Dataset entries
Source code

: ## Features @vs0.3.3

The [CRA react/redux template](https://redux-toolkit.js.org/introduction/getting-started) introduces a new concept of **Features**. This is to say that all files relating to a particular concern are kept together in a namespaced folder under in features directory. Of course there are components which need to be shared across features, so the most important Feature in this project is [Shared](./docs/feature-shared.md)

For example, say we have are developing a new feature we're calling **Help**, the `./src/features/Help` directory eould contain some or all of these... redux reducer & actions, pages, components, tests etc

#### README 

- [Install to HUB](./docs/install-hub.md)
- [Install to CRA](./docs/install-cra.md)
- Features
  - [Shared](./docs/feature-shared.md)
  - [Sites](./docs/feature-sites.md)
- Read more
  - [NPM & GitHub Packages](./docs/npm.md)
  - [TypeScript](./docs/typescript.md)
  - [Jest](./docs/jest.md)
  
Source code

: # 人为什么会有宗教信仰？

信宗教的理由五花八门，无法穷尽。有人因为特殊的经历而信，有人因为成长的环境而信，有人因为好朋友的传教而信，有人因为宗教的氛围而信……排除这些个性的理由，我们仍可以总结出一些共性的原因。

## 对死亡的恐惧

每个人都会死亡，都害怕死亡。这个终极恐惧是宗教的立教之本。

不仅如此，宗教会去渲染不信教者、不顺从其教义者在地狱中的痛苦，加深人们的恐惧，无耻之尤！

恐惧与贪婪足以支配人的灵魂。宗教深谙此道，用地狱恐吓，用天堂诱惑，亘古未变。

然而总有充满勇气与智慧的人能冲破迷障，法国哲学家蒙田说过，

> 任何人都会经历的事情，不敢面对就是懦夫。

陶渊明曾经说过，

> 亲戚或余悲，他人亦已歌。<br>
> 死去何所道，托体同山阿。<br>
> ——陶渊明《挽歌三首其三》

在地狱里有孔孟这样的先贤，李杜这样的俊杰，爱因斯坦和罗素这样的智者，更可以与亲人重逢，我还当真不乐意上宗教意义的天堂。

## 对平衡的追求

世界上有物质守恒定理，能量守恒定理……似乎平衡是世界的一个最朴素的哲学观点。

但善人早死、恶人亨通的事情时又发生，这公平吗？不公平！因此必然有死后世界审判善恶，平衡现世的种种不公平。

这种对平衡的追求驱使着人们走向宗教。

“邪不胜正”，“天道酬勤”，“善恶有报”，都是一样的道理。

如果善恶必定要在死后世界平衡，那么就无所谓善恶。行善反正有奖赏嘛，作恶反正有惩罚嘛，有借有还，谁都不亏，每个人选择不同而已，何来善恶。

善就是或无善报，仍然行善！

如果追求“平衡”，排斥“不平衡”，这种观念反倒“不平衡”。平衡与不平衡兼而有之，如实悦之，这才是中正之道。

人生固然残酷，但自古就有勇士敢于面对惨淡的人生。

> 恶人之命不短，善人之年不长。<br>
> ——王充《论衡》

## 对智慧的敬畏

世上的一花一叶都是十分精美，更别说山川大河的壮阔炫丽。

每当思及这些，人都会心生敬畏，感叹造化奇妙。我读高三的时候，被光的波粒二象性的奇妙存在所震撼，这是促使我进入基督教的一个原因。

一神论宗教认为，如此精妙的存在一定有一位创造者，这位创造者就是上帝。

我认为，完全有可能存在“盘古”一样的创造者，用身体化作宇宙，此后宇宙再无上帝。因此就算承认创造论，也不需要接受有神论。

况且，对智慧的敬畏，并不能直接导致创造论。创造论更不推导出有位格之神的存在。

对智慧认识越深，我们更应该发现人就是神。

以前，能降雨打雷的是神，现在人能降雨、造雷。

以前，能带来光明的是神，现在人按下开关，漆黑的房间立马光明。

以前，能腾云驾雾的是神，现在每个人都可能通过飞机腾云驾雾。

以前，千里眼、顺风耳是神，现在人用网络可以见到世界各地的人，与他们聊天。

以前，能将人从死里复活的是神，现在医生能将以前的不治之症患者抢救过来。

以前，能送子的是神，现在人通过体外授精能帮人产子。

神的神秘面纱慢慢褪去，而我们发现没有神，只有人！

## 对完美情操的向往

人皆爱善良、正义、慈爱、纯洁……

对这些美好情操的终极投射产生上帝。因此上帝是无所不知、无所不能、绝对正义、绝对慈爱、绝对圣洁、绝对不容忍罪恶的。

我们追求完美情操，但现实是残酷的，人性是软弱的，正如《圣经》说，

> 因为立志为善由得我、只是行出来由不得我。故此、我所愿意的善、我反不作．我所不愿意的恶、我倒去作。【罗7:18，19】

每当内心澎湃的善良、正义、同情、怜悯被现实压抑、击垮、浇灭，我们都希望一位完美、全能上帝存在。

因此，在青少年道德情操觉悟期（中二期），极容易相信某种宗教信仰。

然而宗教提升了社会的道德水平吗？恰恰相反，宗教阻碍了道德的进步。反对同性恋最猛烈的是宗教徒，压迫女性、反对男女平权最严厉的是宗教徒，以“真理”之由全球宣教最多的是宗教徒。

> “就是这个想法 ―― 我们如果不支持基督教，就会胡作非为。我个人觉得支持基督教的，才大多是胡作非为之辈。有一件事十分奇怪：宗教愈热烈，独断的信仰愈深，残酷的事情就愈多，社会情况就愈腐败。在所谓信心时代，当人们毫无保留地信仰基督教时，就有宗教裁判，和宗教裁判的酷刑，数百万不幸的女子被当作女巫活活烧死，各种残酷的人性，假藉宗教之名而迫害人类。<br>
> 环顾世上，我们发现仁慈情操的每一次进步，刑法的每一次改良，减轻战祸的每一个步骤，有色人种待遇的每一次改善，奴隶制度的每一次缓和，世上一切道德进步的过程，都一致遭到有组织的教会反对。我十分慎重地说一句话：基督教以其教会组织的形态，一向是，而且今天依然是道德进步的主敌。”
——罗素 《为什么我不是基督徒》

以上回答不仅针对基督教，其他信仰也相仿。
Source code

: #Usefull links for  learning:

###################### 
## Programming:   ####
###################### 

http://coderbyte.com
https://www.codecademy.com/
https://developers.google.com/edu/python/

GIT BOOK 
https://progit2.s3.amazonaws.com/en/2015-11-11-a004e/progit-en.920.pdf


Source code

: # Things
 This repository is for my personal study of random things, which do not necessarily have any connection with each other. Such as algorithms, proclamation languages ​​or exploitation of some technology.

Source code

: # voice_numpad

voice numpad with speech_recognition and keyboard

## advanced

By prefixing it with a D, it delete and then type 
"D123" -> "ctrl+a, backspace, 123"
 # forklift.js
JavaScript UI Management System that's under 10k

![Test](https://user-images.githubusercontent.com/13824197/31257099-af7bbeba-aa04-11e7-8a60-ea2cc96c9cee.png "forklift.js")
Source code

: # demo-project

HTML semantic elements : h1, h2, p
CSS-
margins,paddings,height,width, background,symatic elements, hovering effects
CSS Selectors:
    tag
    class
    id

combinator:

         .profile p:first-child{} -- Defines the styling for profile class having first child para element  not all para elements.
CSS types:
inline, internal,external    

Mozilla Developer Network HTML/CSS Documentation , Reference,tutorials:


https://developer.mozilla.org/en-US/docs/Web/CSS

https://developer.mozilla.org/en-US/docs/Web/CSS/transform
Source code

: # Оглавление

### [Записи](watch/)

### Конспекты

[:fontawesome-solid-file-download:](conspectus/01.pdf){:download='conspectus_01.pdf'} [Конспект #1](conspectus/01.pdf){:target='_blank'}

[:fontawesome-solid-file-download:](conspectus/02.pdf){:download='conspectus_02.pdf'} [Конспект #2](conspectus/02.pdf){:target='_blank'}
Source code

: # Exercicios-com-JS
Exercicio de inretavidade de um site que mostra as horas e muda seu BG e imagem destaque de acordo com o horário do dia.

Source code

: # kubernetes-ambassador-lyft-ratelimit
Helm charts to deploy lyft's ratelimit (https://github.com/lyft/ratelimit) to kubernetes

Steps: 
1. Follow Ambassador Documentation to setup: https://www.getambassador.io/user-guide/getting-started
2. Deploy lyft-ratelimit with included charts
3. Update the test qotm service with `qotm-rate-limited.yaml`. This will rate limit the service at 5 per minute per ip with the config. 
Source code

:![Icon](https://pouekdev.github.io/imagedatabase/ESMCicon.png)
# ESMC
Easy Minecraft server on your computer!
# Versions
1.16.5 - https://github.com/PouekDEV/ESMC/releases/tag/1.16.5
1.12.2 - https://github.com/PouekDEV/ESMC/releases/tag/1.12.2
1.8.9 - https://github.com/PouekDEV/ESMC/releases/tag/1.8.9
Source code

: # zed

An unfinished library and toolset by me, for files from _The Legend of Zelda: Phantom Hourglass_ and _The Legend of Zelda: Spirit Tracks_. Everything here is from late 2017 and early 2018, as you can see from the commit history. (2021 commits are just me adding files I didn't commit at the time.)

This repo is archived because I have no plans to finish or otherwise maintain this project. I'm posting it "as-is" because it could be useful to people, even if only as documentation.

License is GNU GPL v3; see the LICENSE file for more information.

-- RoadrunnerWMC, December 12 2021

-- YOUR INSTRUCTIONS --
Convert the stretch of the items from the line containing "## Features @vs0.3.3" through the line containing "世上的一花一叶都是十分精美，更别说山川大河的壮阔炫丽。" into a JSON list of strings, one string per line and no blank lines.

-- ANSWER --
[
  ": ## Features @vs0.3.3",
  "The [CRA react/redux template](https://redux-toolkit.js.org/introduction/getting-started) introduces a new concept of **Features**. This is to say that all files relating to a particular concern are kept together in a namespaced folder under in features directory. Of course there are components which need to be shared across features, so the most important Feature in this project is [Shared](./docs/feature-shared.md)",
  "For example, say we have are developing a new feature we're calling **Help**, the `./src/features/Help` directory eould contain some or all of these... redux reducer & actions, pages, components, tests etc",
  "#### README ",
  "- [Install to HUB](./docs/install-hub.md)",
  "- [Install to CRA](./docs/install-cra.md)",
  "- Features",
  "  - [Shared](./docs/feature-shared.md)",
  "  - [Sites](./docs/feature-sites.md)",
  "- Read more",
  "  - [NPM & GitHub Packages](./docs/npm.md)",
  "  - [TypeScript](./docs/typescript.md)",
  "  - [Jest](./docs/jest.md)",
  "Source code",
  ": # 人为什么会有宗教信仰？",
  "信宗教的理由五花八门，无法穷尽。有人因为特殊的经历而信，有人因为成长的环境而信，有人因为好朋友的传教而信，有人因为宗教的氛围而信……排除这些个性的理由，我们仍可以总结出一些共性的原因。",
  "## 对死亡的恐惧",
  "每个人都会死亡，都害怕死亡。这个终极恐惧是宗教的立教之本。",
  "不仅如此，宗教会去渲染不信教者、不顺从其教义者在地狱中的痛苦，加深人们的恐惧，无耻之尤！",
  "恐惧与贪婪足以支配人的灵魂。宗教深谙此道，用地狱恐吓，用天堂诱惑，亘古未变。",
  "然而总有充满勇气与智慧的人能冲破迷障，法国哲学家蒙田说过，",
  "> 任何人都会经历的事情，不敢面对就是懦夫。",
  "陶渊明曾经说过，",
  "> 亲戚或余悲，他人亦已歌。<br>",
  "> 死去何所道，托体同山阿。<br>",
  "> ——陶渊明《挽歌三首其三》",
  "在地狱里有孔孟这样的先贤，李杜这样的俊杰，爱因斯坦和罗素这样的智者，更可以与亲人重逢，我还当真不乐意上宗教意义的天堂。",
  "## 对平衡的追求",
  "世界上有物质守恒定理，能量守恒定理……似乎平衡是世界的一个最朴素的哲学观点。",
  "但善人早死、恶人亨通的事情时又发生，这公平吗？不公平！因此必然有死后世界审判善恶，平衡现世的种种不公平。",
  "这种对平衡的追求驱使着人们走向宗教。",
  "“邪不胜正”，“天道酬勤”，“善恶有报”，都是一样的道理。",
  "如果善恶必定要在死后世界平衡，那么就无所谓善恶。行善反正有奖赏嘛，作恶反正有惩罚嘛，有借有还，谁都不亏，每个人选择不同而已，何来善恶。",
  "善就是或无善报，仍然行善！",
  "如果追求“平衡”，排斥“不平衡”，这种观念反倒“不平衡”。平衡与不平衡兼而有之，如实悦之，这才是中正之道。",
  "人生固然残酷，但自古就有勇士敢于面对惨淡的人生。",
  "> 恶人之命不短，善人之年不长。<br>",
  "> ——王充《论衡》",
  "## 对智慧的敬畏",
  "世上的一花一叶都是十分精美，更别说山川大河的壮阔炫丽。"
]